The knife caught him somewhere in the upper body – he couldn’t see where. He felt a tremendous shock, and then the whole world seemed to slow right down. He felt his head fall back against the floor and his hands slip to his sides. Almost immediately his vision began to darken, as if he was entering a tunnel, and the woman became hazy in appearance as she got to her feet, turning away from him, still holding the bloodied knife in her hand.
And then he heard the sound of bullets echoing round the stairwell and the woman cried out and crashed backwards into the wall. She writhed against it for a moment, and more shots rang out. The woman appeared to perform a juddering little dance before sliding down the wall, leaving a long dark stain behind.

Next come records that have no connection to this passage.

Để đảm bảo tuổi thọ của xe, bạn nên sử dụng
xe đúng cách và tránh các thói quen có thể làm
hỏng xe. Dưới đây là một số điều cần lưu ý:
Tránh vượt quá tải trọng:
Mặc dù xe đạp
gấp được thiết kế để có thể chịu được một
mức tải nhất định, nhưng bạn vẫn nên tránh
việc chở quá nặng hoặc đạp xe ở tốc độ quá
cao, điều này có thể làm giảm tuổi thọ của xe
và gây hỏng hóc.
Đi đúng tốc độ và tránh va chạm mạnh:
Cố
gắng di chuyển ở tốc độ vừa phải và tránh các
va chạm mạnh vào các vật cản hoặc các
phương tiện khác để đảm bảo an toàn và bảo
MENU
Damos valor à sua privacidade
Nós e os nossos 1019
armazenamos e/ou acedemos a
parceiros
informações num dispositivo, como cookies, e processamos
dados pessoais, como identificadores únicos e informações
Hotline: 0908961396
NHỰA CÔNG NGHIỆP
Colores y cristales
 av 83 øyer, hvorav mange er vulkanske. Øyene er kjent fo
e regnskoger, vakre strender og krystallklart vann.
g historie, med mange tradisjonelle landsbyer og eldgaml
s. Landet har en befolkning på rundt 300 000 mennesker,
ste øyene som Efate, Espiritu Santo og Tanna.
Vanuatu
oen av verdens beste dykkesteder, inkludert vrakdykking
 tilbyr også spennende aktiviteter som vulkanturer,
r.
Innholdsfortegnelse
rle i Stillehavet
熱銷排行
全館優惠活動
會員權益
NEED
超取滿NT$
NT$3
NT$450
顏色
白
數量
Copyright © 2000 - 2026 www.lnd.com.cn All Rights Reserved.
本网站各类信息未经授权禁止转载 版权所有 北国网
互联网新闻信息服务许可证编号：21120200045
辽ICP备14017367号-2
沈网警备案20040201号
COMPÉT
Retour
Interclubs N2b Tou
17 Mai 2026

Everything was now utterly silent, and Martin began to feel very, very tired.
A face appeared in his fading vision. He thought it was the man he’d just rescued, but he couldn’t be sure. The man was saying something to him, but Martin couldn’t hear what it was.
Nor, it had to be said, did he care. All he wanted to do was sleep.
He closed his eyes and felt himself letting go, pulling away like a boat from a harbour, heading slowly out to sea.
His last thoughts as he died were not of Carrie, or what could have been. They were of his son, and his wife. Of what was.